Diese NPD, die von der Verfassung so wenig hält wie von manchen Gesetzen, ist immer noch nicht verboten. Und das verdankt sie, eine weitere Groteske, ausgerechnet dem Verfassungsschutz. Auch wenn die Bedeutung der NPD im ultrarechten Lager abgenommen haben mag und von anderen Kräften wie der Aktion für Deutschland und der unter verschiedenen Namen auftretenden Pegida-Marschbewegung wahrgenommen wird: der zweite Anlauf, die NPD zu verbieten und damit den Rechtsextremen eine organisatorische Basis zu entziehen, droht zu scheitern. Nachdem vor zwölf Jahren der erste Versuch kläglich misslungen war, weil nach Überzeugung des Bundesverfassungsgerichts zu viele V-Leute in die NDP-Führungsebene eingeschleust waren, wollen die Richter von den Antragstellern, also von den Ländern, Beweise sehen, ob sich der Verfassungsschutz tatsächlich aus der NPD zurückgezogen hat. Hat er?
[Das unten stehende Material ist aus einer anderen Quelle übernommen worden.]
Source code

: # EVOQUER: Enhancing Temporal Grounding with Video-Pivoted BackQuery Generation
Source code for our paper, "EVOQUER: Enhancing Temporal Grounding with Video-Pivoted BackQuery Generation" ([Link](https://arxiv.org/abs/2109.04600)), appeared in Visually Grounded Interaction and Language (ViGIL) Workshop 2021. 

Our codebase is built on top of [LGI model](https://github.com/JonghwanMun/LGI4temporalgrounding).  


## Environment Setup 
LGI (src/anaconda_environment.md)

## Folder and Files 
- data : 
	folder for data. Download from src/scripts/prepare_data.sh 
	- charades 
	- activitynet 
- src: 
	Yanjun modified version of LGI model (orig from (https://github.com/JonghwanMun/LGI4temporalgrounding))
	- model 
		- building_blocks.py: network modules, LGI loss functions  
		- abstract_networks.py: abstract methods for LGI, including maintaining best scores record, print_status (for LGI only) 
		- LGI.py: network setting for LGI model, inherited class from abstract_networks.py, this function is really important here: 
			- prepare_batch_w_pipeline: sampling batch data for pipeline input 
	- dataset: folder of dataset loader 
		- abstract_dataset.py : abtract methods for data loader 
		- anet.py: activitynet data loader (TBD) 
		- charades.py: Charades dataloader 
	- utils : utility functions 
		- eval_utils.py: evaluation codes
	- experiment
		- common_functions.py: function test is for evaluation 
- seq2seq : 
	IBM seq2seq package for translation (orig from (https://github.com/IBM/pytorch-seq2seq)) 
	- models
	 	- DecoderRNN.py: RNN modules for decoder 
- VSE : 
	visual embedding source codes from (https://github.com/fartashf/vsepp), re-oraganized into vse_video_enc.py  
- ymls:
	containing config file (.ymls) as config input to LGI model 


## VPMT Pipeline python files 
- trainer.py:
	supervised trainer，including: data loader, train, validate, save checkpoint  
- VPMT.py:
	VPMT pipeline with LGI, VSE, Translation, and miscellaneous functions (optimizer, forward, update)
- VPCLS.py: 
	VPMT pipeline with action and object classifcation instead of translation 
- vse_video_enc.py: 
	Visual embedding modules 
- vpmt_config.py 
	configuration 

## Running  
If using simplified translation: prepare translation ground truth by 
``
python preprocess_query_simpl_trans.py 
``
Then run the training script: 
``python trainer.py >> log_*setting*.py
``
Nutzlose und windige Leute
Im Umfeld der NSU-Terroristen haben sich zahlreiche nutzlose, windige, zweifelhafte oder gefährliche Leute herumgetrieben, die von Verfassungsschutzbehörden eingesetzt waren und bezahlt wurden. In mehreren Untersuchungsausschüssen des Bundestags und von Länderparlamenten sowie im Münchner NSU-Prozess kam heraus, dass diese Typen nichts oder gar nichts zu den Kenntnissen über den NSU beigesteuert haben. Im Gegenteil, sie führten ihre Auftraggeber an der Nase herum und festigten eher die Strukturen des rechtsnationalen Untergrunds anstatt sie aufzudecken. Als Konsequenz aus solchen Versäumnissen und Fehlern, aus Unfähigkeit und mangelnder Kontrolle bereitet die Bundesregierung nun ein neues Verfassungsschutzgesetz vor. Es soll unter anderem den Einsatz von V-Leuten regeln. V-Leute, das heißt: Vertrauensleute. Wie bitte? Vertrauen? Dieses Wort gehört nicht in die Graubereiche der Braunzonen.
Wenn anrüchige Quellen wie diese geschützt werden, indem sie gewisse Straftaten begehen dürfen, um nicht aufzufallen und entdeckt zu werden, solange ist ihnen nicht zu vertrauen. Wenn sie ungestraft den Hitlergruß zeigen oder sich an gewalttätigen Ausschreitungen beteiligen, sind Grenzen überschritten, was staatliche Stellen niemals billigen dürfen. Sonst macht sich der Staat strafbar. Und unglaubwürdig. Er hat die Nazis aktiv zu bekämpfen, er darf sie nicht stillschweigend dulden.
Bezahlte Demokratiefeinde
Wenn Zuträger aus dem rechtsextremen Spektrum bereit sind, Informationen freiwillig und unentgeltlich zu sammeln und weiterzugeben, kann das nützlich sein, wenn Fachleute den Wert dieser Auskünfte abgleichen und einschätzen. Bilanzen, welchen Nutzen die Spitzel bisher gebracht haben, sind niemals vorgelegt worden. Aus den Kassen der Demokratie bezahlte Demokratiefeinde im undemokratischen Umfeld – das war, ist und bleibt eine undurchsichtige Fehlentwicklung und behindert das Verbotsverfahren gegen die NPD. Insofern hat Thüringen, das auf den Einsatz von V-Leuten verzichten will, ein sinnvolles Beispiel gegeben.
Noch steht der Entwurf des schwarz-roten Bundeskabinetts nur auf dem Papier. Nach dem „Struck’schen Gesetz“ kommt kein Vorhaben so aus dem Parlament heraus, wie es eingebracht wurde. Dieses Verfassungsschutzgesetz mit seinen fragwürdigen, dehnbaren und interpretationsfähigen Bestimmungen müssen Opposition, SPD und Länder transparent gestalten und unzweideutig formulieren. Das Dunkelfeld muss belichtet werden.